Оля ходила всегда в чистом халате и крахмальной косынке, легко на всех обижалась, нервничала, и нянька Маруля, мешая русские слова с незнакомыми, объясняла это так, что она мечтает о мужчинах. За ней недавно ухаживал один раненый лейтенант, вышедший из госпиталя, но ничего из этого не получилось. Может быть, потому, что она перестарок, двадцать шесть уже. «Любовь — это не шутка-утка, — говорила, посмеиваясь себе под нос, Маруля. — А вообще бакши — хороший девка».

Последнее время заметно было, что к Оле неравнодушен и даже заигрывает пионервожатый Юрка Гуль.
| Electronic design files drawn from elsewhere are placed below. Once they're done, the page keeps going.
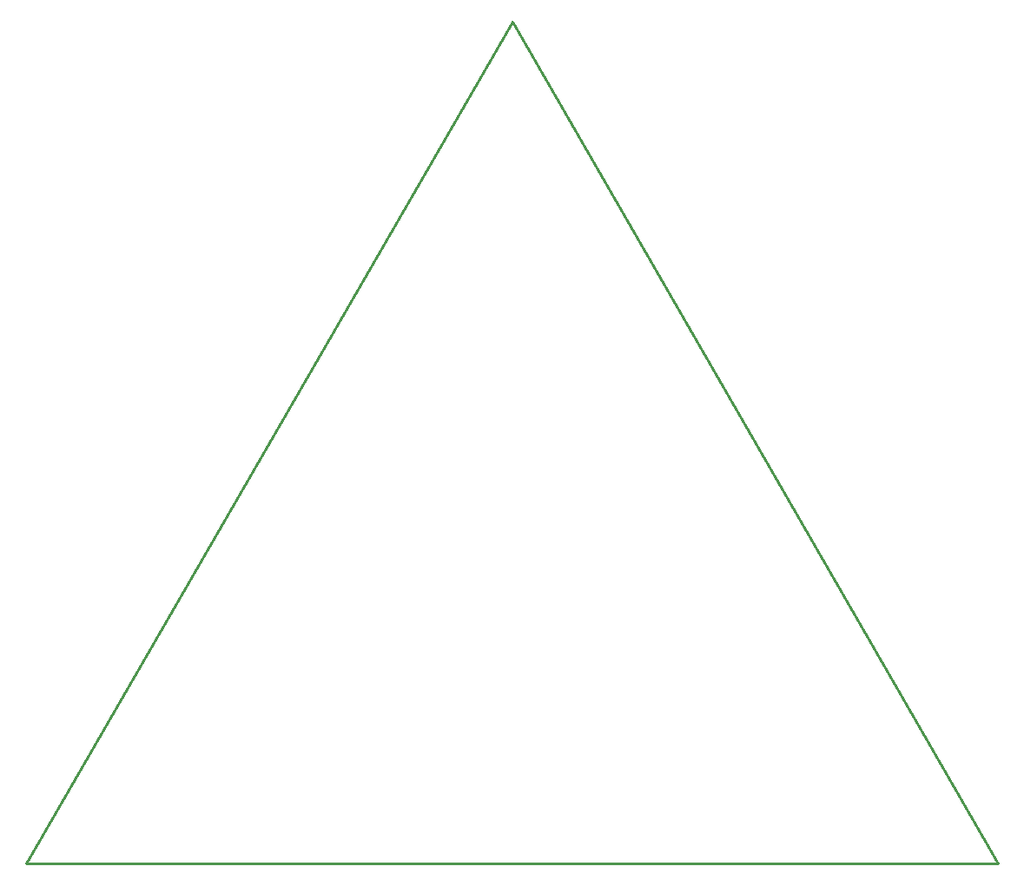
<source format=gm1>
%TF.GenerationSoftware,KiCad,Pcbnew,(6.0.5)*%
%TF.CreationDate,2022-11-29T16:26:00+01:00*%
%TF.ProjectId,sublink,7375626c-696e-46b2-9e6b-696361645f70,rev?*%
%TF.SameCoordinates,Original*%
%TF.FileFunction,Profile,NP*%
%FSLAX46Y46*%
G04 Gerber Fmt 4.6, Leading zero omitted, Abs format (unit mm)*
G04 Created by KiCad (PCBNEW (6.0.5)) date 2022-11-29 16:26:00*
%MOMM*%
%LPD*%
G01*
G04 APERTURE LIST*
%TA.AperFunction,Profile*%
%ADD10C,0.246758*%
%TD*%
G04 APERTURE END LIST*
D10*
X125720003Y-127022525D02*
X173131302Y-44903729D01*
X125720003Y-127022525D02*
X125720003Y-127022525D01*
X220542599Y-127022525D02*
X125720003Y-127022525D01*
X173131302Y-44903729D02*
X220542599Y-127022525D01*
X173131302Y-44903729D02*
X173131302Y-44903729D01*
M02*

</source>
Заходя в палату, он пытался приобнять её, а она сердилась и била его по рукам. И круглое, белое лицо её с удивлённым выражением бараньих глаз освещалось смущённой улыбкой.

Оля переворачивала Жабина, когда в палату вошла с книгами под мышкой, в накинутой на плечи шубейке Зоя Николаевна. Ганшин знал её ещё с Москвы, она учила географии и немецкому старших мальчиков. В эвакуации же её ставили и дежурным воспитателем.

Немолодая, сухощавая, вечно в одном и том же коричневом платье, свисавшем чуть не до полу под медицинским халатом, Зоя Николаевна, это знали все, была мягка и незлобива. Когда её сердили, она огорчалась, начинала беспомощно трясти пепельно-седым пучком волос и шепелявить больше обычного: «Разве так можно себя вести? Вы хулиганничаете. Это, это…» — и захлебывалась в негодовании. Наказать она не могла, даже отчитать толком не умела, зато знала много интересного. Рассказывала о капитане Куке, о плаванье Лаперуза, и слушали её, как сказку.